Game engines are a special class of software. Each company uses its own, guarding all secrets with exceptional jealousy. Most often all the iconic “features” of a successful game are due to the possibilities of the engine and not to the skills of the programmers. Therefore, to give the license to someone else means to get a strong competitor.
Take car racing, for example: how will it be implemented weather conditions? Just fog is easy enough, but it is necessary to have raindrops of rain or wet snow falling on the windshield, and interact with the flow of oncoming air, depending on the speed. If you are overtaken on a wet track, it means you should be covered with mud. Add more realistic reflection in the mirrors, and think how much work is there for the programmer. If all of this will be available at the engine level, it means that the work is quite able to cope with a medium-sized specialist in quite a foreseeable time. As a result, a one-of-a-kind game runs the risk of being unashamedly clobbered.

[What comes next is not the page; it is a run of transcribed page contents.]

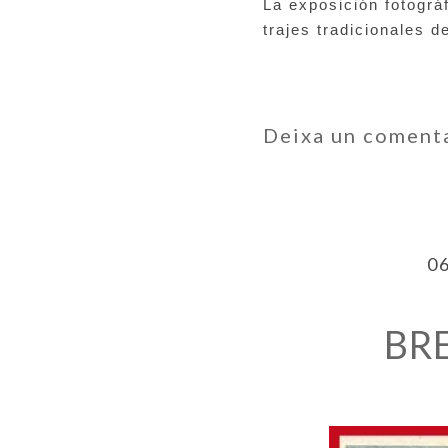
La exposición fotográf
trajes tradicionales de
Deixa un coment
0
BRE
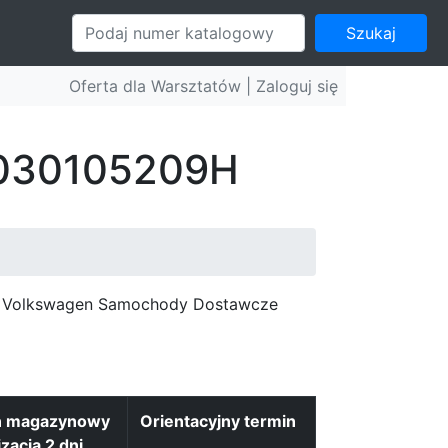
Szukaj
Oferta dla Warsztatów |
Zaloguj się
: 030105209H
c, Volkswagen Samochody Dostawcze
n magazynowy
Orientacyjny termin
izacja 2 dni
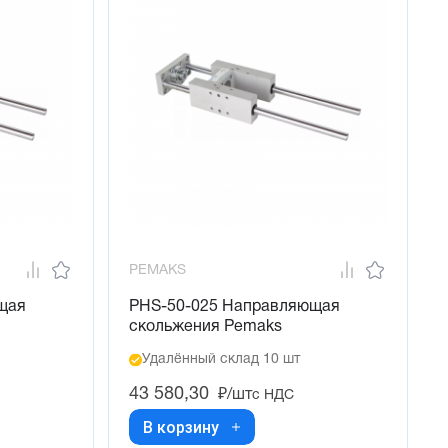
PEMAKS
щая
PHS-50-025 Направляющая
скольжения Pemaks
Удалённый склад 10 шт
43 580,30
₽/шт
с НДС
В корзину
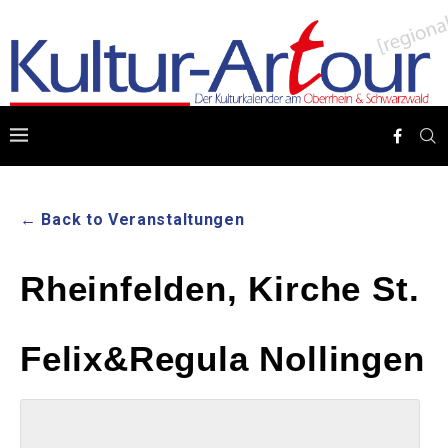
← Back to Veranstaltungen
Rheinfelden, Kirche St.
Felix&Regula Nollingen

That’s why the game engine remains the studio’s main treasure. It is both a calling card and a striking weapon in marketing. The engines of the most popular projects no one ever saw or held in their hands, but all they do is write about them thoughtful expert opinions.
There are programmers who can write the game without an engine, or even first create your own engine, and then the game. But why when you can make a game right away? Because every company has an HR specialist who will not allow the management to make a fatal mistake and make the project dependent on one person. These programmers do not suffer in terms of salary and create the most comfortable conditions, but to make a game without the engine is not allowed under any circumstances.
In fact, each proprietary game engine – a unique closed framework, built on its own standards, using its own terminology. Because of this, the programmer working in a famous studio is chained to the engine like an oar on a galleys. All of his experience and qualifications are in demand only here, and nowhere else.
This begs the question: why study game engines? Because the situation in the game industry has changed radically in recent years. Licensing approaches are changing, the level of available content is changing, and the labor market in IT is changing.
In fact, there have always been affordable and free engines. However, if you look at the ready-made projects, it’s clear why it’s free: using the tools you offer, you will never compete with anyone. In short, with all the richness of choice, you can consider four engines worthy of attention: CryEngine, Godot, Unity, Unreal Engine.
Each has its own specifics, but there are common features that put them in a special category. Being available to the individual developer, they all allow you to create AAA-class projects. Until recently, such a combination was considered impossible. As a consequence, it is possible to find “Godot/UE/Unity Developer” vacancy in the labor market as often as “C++ Programmer”.